At a Sanderson Farms’ Kinston, NC hatchery, an undercover investigation found significant mistreatment of newly-hatched chicks. Chicks who hadn’t hatched at a “normal” time – “late hatchers” – were abandoned. Some died; the discarded chicks who survived were dropped into a macerator and ground up alive. The footage was recorded in 2015, before North Carolina’s Ag-Gag law went into effect. (13) “Shocking footage shows baby chicks crushed to death in meat factory,” GlobalMeatNews.com

Antitrust Charges against Sanderson Farms

Several lawsuits have been filed against Sanderson Farms and other chicken producers, alleging collusion on various fronts.

In 2016, a class-action lawsuit was filed against Sanderson Farms and others, alleging an eight-year-long antitrust, price-fixing scheme. According to the suit, Tyson, Perdue Farms, Pilgrim’s Pride, Sanderson Farms, Simmons Foods, Koch Meats, JCG Foods, Koch Meats, Wayne Farms, Mountaire Farms, Peco Foods, Foster Farms, House of Raeford Farms, Fieldale Farms, George’s Farms, and O.K. Foods killed hens and flocks and destroyed eggs to limit production and raise the price of over 90% of chicken sold in the US by almost 50 percent. (14) This increase in price came about even as the price for feed dropped (15). Pivotal Research Group, and equity research and analysis organization, found the case to be “powerfully convincing.” (16) As of June 2017, the Federal Securities and Exchange Commission (SEC) is also looking into price fixing charges. (17)

In early 2017, a group of chicken farmers filed a lawsuit against Sanderson Farms, as well as Tyson, Perdue, Pilgrim’s, and Koch. The lawsuit claimed the companies (referred to in the suit as a “cartel”) frequently shared data on pay rates for contract farmers, so as to keep compensation lower. Also according to the lawsuit, the cartel agreed not to compete for the services of farmers, so as to isolate themselves “from normal competitive pressures that could potentially erode the effects of their information sharing agreement.” (18)

 

MISC

For more background on the structure of the modern chicken industry in the US, see Jon Oliver’s investigative report on the treatment of chicken contract farmers on his show Last Week Tonight.

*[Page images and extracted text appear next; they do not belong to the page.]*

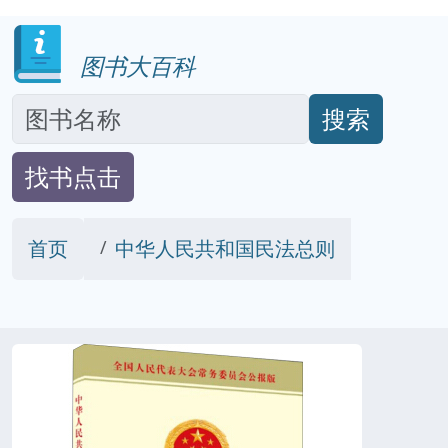
图书大百科
搜索
找书点击
首页
中华人民共和国民法总则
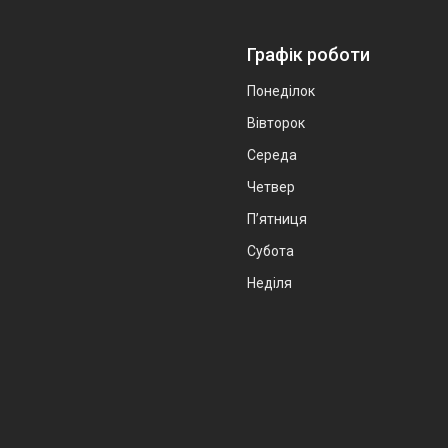
Графік роботи
Понеділок
Вівторок
Середа
Четвер
Пʼятниця
Субота
Неділя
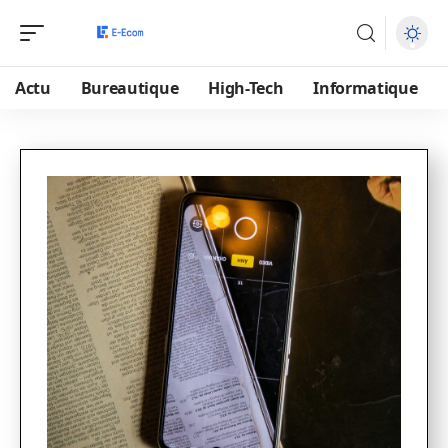
Actu
Bureautique
High-Tech
Informatique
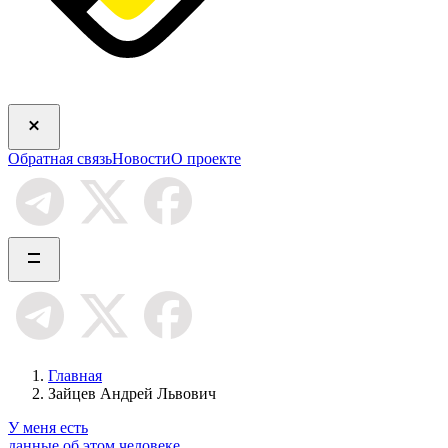
Обратная связь
Новости
О проекте
Главная
Зайцев Андрей Львович
У меня есть
данные об этом человеке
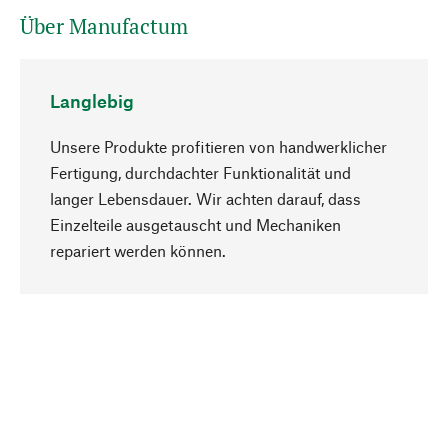
Über Manufactum
Langlebig
Unsere Produkte profitieren von handwerklicher
Fertigung, durchdachter Funktionalität und
langer Lebensdauer. Wir achten darauf, dass
Einzelteile ausgetauscht und Mechaniken
Nach oben
repariert werden können.
Bewusst
Nachhaltigkeit steht im Fokus unserer
Produktauswahl. Wir setzen auf natürliche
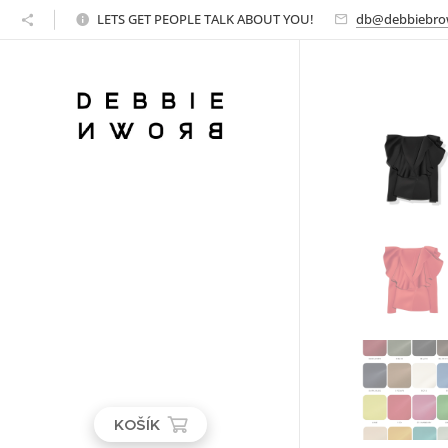
LETS GET PEOPLE TALK ABOUT YOU!
db@debbiebro
KOŠÍK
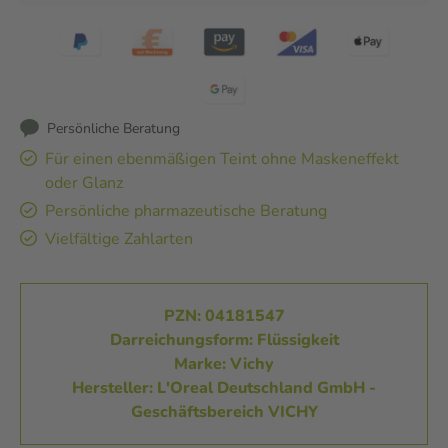
Persönliche Beratung
Für einen ebenmäßigen Teint ohne Maskeneffekt
oder Glanz
Persönliche pharmazeutische Beratung
Vielfältige Zahlarten
PZN: 04181547
Darreichungsform: Flüssigkeit
Marke: Vichy
Hersteller: L'Oreal Deutschland GmbH -
Geschäftsbereich VICHY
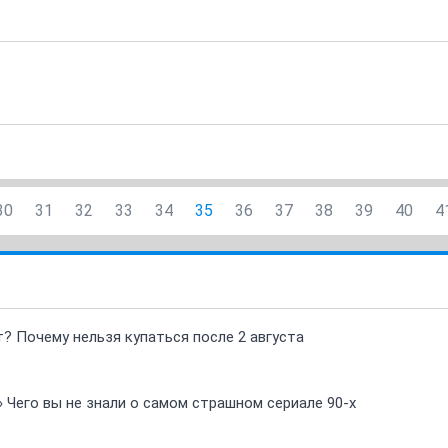
30
31
32
33
34
35
36
37
38
39
40
4
т? Почему нельзя купаться после 2 августа
» Чего вы не знали о самом страшном сериале 90-х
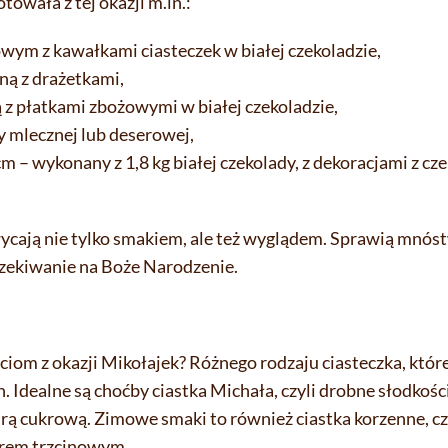
towała z tej okazji m.in.:
wym z kawałkami ciasteczek w białej czekoladzie,
ną z drażetkami,
 z płatkami zbożowymi w białej czekoladzie,
y mlecznej lub deserowej,
m – wykonany z 1,8 kg białej czekolady, z dekoracjami z cze
ycają nie tylko smakiem, ale też wyglądem. Sprawią mnós
czekiwanie na Boże Narodzenie.
ieciom z okazji Mikołajek? Różnego rodzaju ciasteczka, kt
Idealne są choćby ciastka Michała, czyli drobne słodkośc
ą cukrową. Zimowe smaki to również ciastka korzenne, cz
krem trzcinowym.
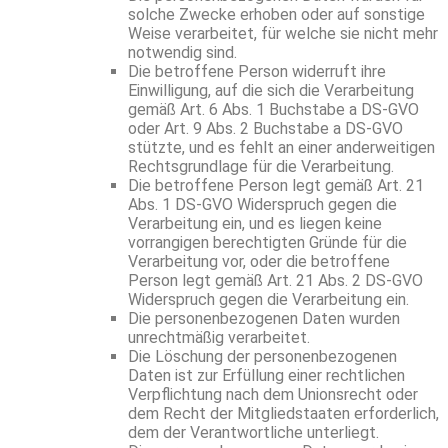
solche Zwecke erhoben oder auf sonstige
Weise verarbeitet, für welche sie nicht mehr
notwendig sind.
Die betroffene Person widerruft ihre
Einwilligung, auf die sich die Verarbeitung
gemäß Art. 6 Abs. 1 Buchstabe a DS-GVO
oder Art. 9 Abs. 2 Buchstabe a DS-GVO
stützte, und es fehlt an einer anderweitigen
Rechtsgrundlage für die Verarbeitung.
Die betroffene Person legt gemäß Art. 21
Abs. 1 DS-GVO Widerspruch gegen die
Verarbeitung ein, und es liegen keine
vorrangigen berechtigten Gründe für die
Verarbeitung vor, oder die betroffene
Person legt gemäß Art. 21 Abs. 2 DS-GVO
Widerspruch gegen die Verarbeitung ein.
Die personenbezogenen Daten wurden
unrechtmäßig verarbeitet.
Die Löschung der personenbezogenen
Daten ist zur Erfüllung einer rechtlichen
Verpflichtung nach dem Unionsrecht oder
dem Recht der Mitgliedstaaten erforderlich,
dem der Verantwortliche unterliegt.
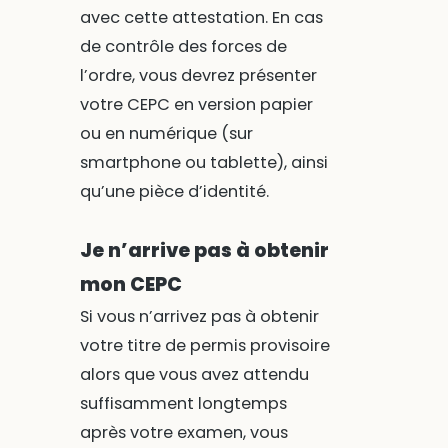
avec cette attestation. En cas
de contrôle des forces de
l’ordre, vous devrez présenter
votre CEPC en version papier
ou en numérique (sur
smartphone ou tablette), ainsi
qu’une pièce d’identité.
Je n’arrive pas à obtenir
mon CEPC
Si vous n’arrivez pas à obtenir
votre titre de permis provisoire
alors que vous avez attendu
suffisamment longtemps
après votre examen, vous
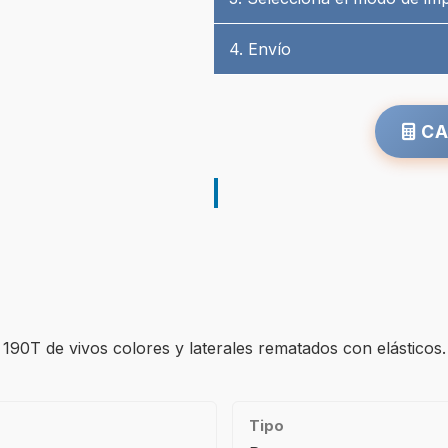
4. Envío
CA
 190T de vivos colores y laterales rematados con elásticos. 
Tipo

For fiscal year 2016, Sanderson had revenue of $2.82 billion, up from $2.8 billion for fiscal year 2015. Net income for 2016 was $186 million, down from $211.8 million in 2015 (19).

 

[1] Also, they advertise chicken hearts and gizzards on the first page of their product offerings.

[2] This year in the US, about 9 billion animals will suffer on factory farms and be killed in industrial slaughterhouses. If you could convince everyone to completely give up beef, pork, and dairy, the number would still be about 9 billion.

[3] According to the FDA: “The percentage of domestic sales and distribution of medically important antimicrobials approved for use in food-producing animals that have an approved indication for production use decreased from 72% to 68% from 2009 through 2012, but then remained unchanged at 72% from 2013 through 2014.” (link)

[4] Consumer Reports notes that antibiotic-free doesn’t necessarily mean that chickens will be kept in cleaner or roomier houses (21).